**What is being asked:** Collect all lines containing the word "optimization" from the data.

**Dataset content:**
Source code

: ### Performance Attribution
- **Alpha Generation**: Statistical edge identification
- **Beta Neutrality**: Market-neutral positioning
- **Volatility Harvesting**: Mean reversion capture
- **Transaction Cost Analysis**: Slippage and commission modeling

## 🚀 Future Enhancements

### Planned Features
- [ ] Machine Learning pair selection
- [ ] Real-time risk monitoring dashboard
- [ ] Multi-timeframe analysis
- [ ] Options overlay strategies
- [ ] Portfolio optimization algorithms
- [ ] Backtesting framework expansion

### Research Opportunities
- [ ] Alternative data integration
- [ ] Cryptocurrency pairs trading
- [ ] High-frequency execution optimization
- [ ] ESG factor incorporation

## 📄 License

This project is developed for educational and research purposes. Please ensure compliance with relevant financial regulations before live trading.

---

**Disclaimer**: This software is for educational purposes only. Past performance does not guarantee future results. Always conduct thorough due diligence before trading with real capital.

* * *

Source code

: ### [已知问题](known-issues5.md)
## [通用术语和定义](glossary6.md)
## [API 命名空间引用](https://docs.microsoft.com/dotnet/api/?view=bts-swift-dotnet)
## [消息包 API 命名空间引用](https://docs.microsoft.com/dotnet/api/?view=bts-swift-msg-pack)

**Result of the exercise:**
- [ ] Portfolio optimization algorithms
- [ ] High-frequency execution optimization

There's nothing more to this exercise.